Sanchez v. City of New York

In an action to recover damages for personal injuries, etc., the defendants Board of Education of the City of New York, Kenneth Hernandez, and Alex Ortiz appeal, as limited by their brief, from so much of an order of the Supreme Court, Queens County (Schulman, J.), dated July 19, 2004, as denied that branch of the defendants’ motion which was for summary judgment dismissing the complaint insofar as asserted against them, and the defendant City of New York appeals from the same order.

Ordered that the appeal by the defendant City of New York is dismissed as abandoned (see 22 NYCRR 670.8); and it is further,

Ordered that the order is reversed insofar as appealed from, on the law, that branch of the motion which was for summary judgment dismissing the complaint insofar as asserted against the defendants Board of Education of City of the New York, Kenneth Hernandez, and Alex Ortiz is granted, and the complaint is dismissed insofar as asserted against those defendants; and it is further,

Ordered that one bill of costs is awarded to the defendants the Board of Education of the City of New York, Kenneth Hernandez, and Alex Ortiz.

The doctrine of assumption of the risk provides that “by engaging in a sport or recreational activity, a participant consents to those commonly appreciated risks which are inherent in and arise out of the nature of the sport generally and flow from such participation” (Morgan v State of New York, 90 NY2d 471, 484 [1997]; see Taylor v Massapequa Intl. Little League, 261 AD2d 396, 397 [1999]). The assumption of risk doctrine also applies to any readily observable condition of the place where the activity is carried on (see Maddox v City of New York, 66 NY2d 270, 277 [1985]; Bruno v Town of Hempstead, 248 AD2d 576, 577 [1998]; Pascucci v Town of Oyster Bay, 186 AD2d 725, 726 [1992]; Diderou v Pinecrest Dunes, 34 AD2d 672, 673 [1970]).

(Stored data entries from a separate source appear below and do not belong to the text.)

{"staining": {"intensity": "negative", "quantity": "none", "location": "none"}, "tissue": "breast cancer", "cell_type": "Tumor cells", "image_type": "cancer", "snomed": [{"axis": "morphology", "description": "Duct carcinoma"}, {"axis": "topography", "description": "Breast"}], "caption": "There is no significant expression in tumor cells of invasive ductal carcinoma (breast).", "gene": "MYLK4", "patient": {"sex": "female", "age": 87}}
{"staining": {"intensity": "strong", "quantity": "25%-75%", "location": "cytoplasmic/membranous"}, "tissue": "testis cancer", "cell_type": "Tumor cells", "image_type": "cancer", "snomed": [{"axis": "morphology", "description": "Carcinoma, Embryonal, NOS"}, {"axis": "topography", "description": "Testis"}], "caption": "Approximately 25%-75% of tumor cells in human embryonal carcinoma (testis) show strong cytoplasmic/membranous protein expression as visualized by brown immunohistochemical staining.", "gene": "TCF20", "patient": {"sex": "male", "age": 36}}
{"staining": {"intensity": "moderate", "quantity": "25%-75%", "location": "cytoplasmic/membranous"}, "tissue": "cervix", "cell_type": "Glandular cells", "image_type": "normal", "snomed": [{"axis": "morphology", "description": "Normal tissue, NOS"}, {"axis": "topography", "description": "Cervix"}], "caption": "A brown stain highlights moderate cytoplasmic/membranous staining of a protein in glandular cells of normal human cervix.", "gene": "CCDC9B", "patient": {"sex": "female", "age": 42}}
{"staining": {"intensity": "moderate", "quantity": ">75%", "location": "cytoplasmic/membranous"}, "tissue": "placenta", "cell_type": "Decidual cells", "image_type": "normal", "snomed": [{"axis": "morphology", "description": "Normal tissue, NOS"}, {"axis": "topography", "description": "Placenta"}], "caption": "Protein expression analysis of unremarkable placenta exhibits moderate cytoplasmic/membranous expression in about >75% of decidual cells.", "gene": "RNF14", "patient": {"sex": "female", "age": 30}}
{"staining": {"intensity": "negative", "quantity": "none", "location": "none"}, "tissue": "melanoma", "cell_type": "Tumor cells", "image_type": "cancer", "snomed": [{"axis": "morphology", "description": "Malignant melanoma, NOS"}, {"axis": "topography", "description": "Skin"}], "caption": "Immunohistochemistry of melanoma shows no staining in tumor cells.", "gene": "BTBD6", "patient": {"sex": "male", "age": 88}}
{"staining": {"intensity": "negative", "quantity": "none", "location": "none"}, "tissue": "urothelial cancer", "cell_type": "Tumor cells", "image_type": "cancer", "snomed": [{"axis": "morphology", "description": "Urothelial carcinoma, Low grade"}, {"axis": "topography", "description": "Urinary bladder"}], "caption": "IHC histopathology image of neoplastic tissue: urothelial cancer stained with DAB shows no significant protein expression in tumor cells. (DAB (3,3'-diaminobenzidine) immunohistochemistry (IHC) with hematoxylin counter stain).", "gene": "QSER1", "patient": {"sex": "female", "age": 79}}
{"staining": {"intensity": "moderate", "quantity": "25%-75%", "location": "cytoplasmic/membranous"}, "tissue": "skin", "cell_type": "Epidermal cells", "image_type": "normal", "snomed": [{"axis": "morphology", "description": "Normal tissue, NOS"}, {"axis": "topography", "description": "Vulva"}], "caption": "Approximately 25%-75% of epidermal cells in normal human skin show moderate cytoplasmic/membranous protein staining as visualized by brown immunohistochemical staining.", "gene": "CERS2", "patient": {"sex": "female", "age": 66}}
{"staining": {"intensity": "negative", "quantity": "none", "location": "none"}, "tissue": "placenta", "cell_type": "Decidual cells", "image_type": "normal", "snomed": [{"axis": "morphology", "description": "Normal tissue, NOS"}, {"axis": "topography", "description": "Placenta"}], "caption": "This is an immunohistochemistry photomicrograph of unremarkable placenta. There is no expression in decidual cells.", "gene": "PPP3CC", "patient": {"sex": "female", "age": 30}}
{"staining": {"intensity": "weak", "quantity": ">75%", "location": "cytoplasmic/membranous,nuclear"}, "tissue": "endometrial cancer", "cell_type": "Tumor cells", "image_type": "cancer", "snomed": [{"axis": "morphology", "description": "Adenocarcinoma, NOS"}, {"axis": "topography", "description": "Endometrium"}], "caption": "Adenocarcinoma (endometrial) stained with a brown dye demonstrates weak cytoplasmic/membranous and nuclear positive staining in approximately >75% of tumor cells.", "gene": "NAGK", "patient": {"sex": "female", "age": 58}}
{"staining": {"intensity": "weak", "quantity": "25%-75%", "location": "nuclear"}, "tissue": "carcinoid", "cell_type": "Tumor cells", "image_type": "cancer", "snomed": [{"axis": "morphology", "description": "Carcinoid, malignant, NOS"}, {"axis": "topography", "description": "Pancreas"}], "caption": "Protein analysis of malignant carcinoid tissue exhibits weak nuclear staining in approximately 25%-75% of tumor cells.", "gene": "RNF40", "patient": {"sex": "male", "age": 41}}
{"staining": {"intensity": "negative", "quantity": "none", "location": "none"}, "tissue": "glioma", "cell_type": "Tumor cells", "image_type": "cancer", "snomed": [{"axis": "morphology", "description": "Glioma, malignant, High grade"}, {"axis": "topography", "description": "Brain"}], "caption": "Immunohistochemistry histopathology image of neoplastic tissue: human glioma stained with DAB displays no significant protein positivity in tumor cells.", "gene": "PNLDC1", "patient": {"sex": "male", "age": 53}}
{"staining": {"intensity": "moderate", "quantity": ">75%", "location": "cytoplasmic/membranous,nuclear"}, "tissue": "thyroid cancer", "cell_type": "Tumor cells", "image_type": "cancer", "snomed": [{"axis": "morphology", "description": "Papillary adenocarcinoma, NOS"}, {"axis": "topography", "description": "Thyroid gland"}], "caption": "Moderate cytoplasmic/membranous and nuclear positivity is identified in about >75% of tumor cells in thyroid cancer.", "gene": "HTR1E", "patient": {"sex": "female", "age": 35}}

Here, the defendants Board of Education of the City of New York, Kenneth Hernandez, and Alex Ortiz (hereinafter the *777defendants) sustained their burden of demonstrating prima facie that the injured plaintiff assumed the risks inherent in playing baseball in the gymnasium where she sustained her injuries, including those risks associated with any readily observable defect or obstacle in the place where the sport was played (see Ciocchi v Mercy Coll., 289 AD2d 362, 363 [2001]; Torre v City of Glen Cove, 259 AD2d 540, 540-541 [1999]; Bruno v Town of Hempstead, supra; Walner v City of New York, 243 AD2d 629 [1997]; Gahan v Mineola Union Free School Dist., 241 AD2d 439, 440-441 [1997]; Conway v Deer Park Union Free School Dist. No. 7, 234 AD2d 332, 333 [1996]; Bartucelli v New York City Bd. of Educ., 233 AD2d 352 [1996]; Tiedemann v Notre Dame Academy, 227 AD2d 545, 546 [1996]). In opposition, the plaintiffs failed to raise a triable issue of fact as to whether the injured plaintiff was subjected to a concealed or unreasonably increased risk. Accordingly, the Supreme Court should have granted that branch of the motion which was for summary judgment dismissing the complaint insofar as asserted against the defendants.

The plaintiffs’ remaining contentions are without merit. H. Miller, J.P., Adams, Luciano and Rivera, JJ., concur.